Could you format the lines of the records below as a single numbered list, skipping any blank lines and leaving the pictures out?

- _Input data_:
━━━━━━━━━━━━━━━━━━━━━━━━━━━━━━
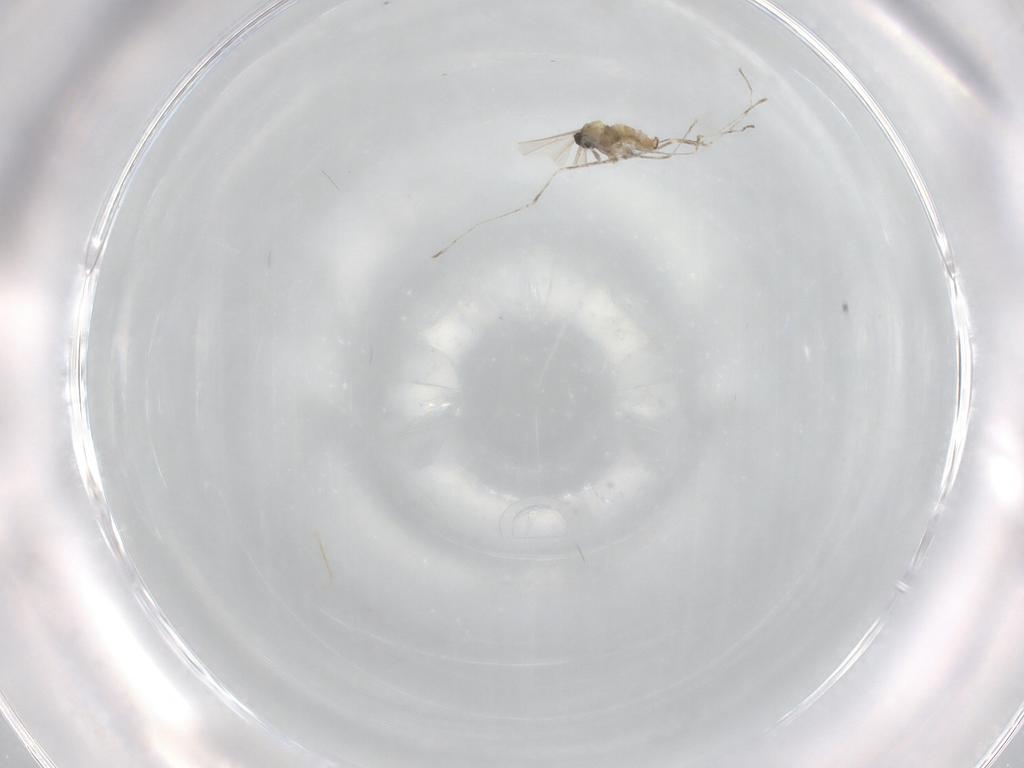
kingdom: Animalia
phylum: Arthropoda
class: Insecta
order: Diptera
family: Cecidomyiidae
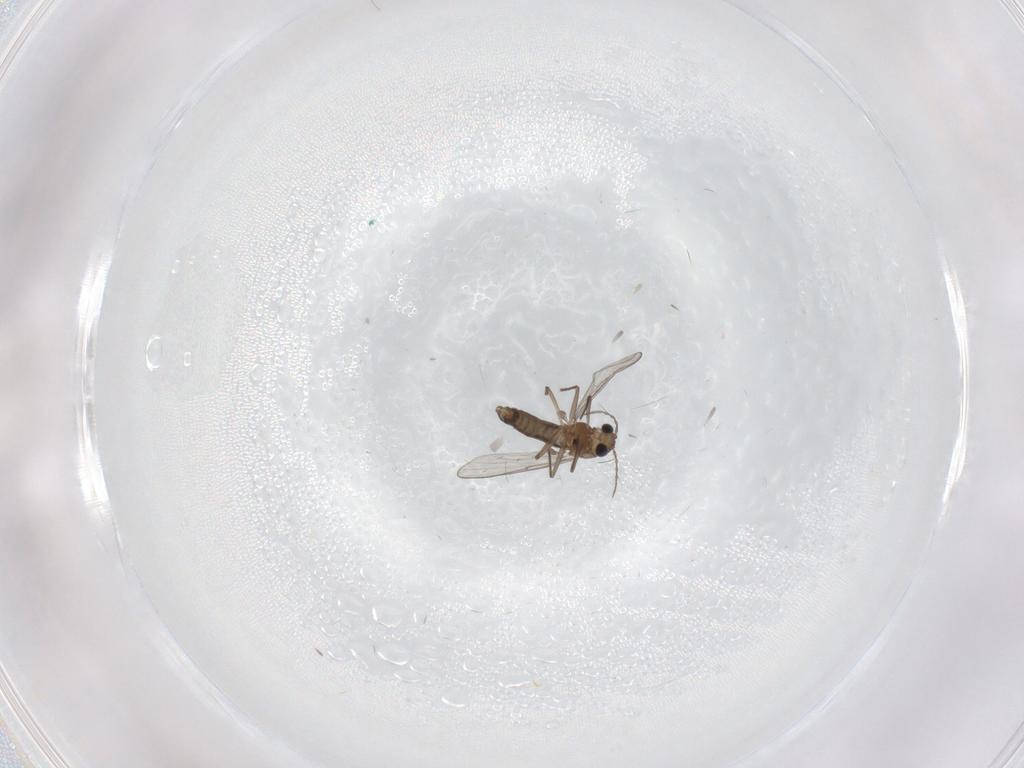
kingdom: Animalia
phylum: Arthropoda
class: Insecta
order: Diptera
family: Chironomidae
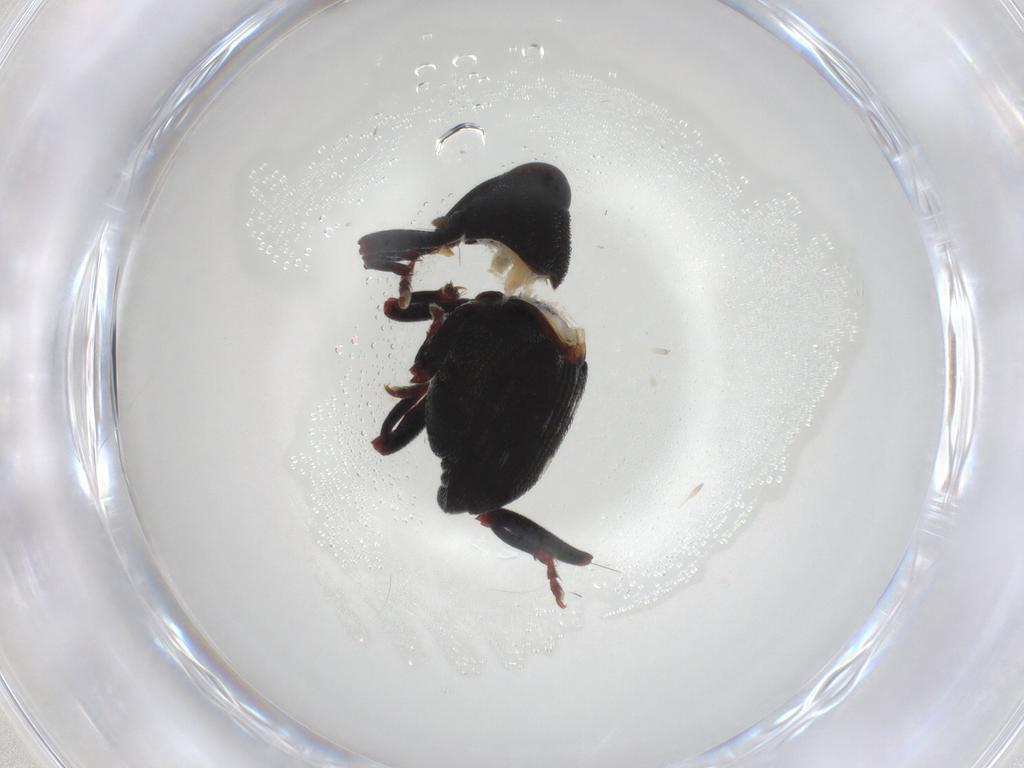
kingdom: Animalia
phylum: Arthropoda
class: Insecta
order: Coleoptera
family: Curculionidae
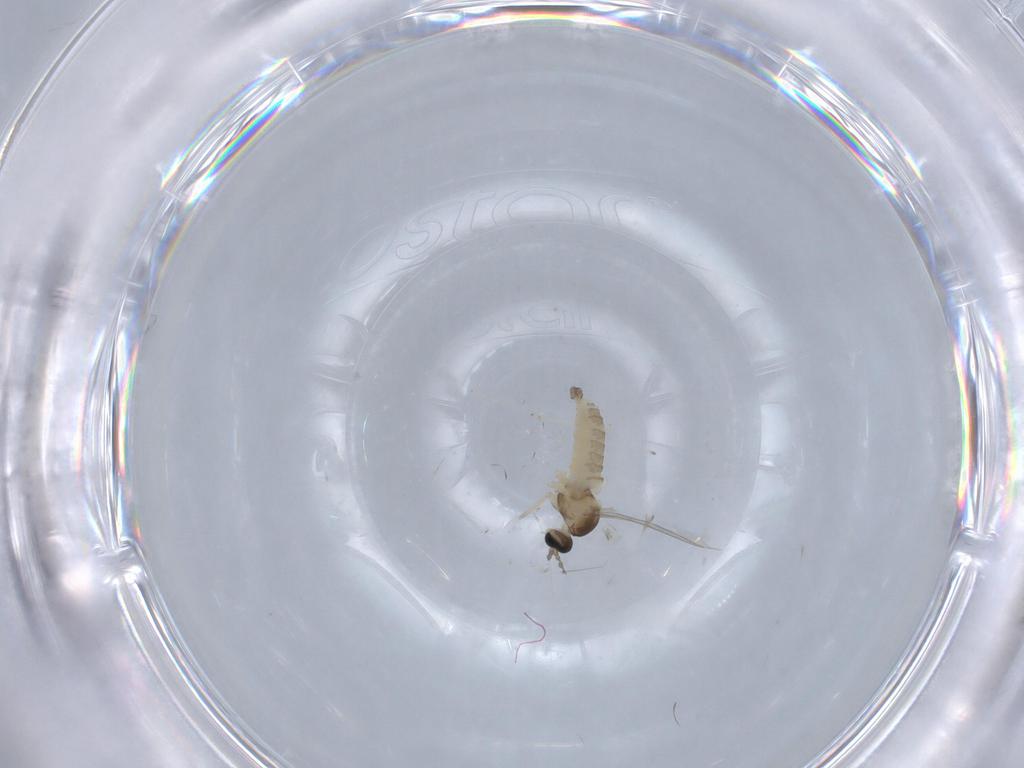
━━━━━━━━━━━━━━━━━━━━━━━━━━━━━━
- _Answer to the task_:
1. kingdom: Animalia
2. phylum: Arthropoda
3. class: Insecta
4. order: Diptera
5. family: Cecidomyiidae
6. kingdom: Animalia
7. phylum: Arthropoda
8. class: Insecta
9. order: Diptera
10. family: Chironomidae
11. kingdom: Animalia
12. phylum: Arthropoda
13. class: Insecta
14. order: Coleoptera
15. family: Curculionidae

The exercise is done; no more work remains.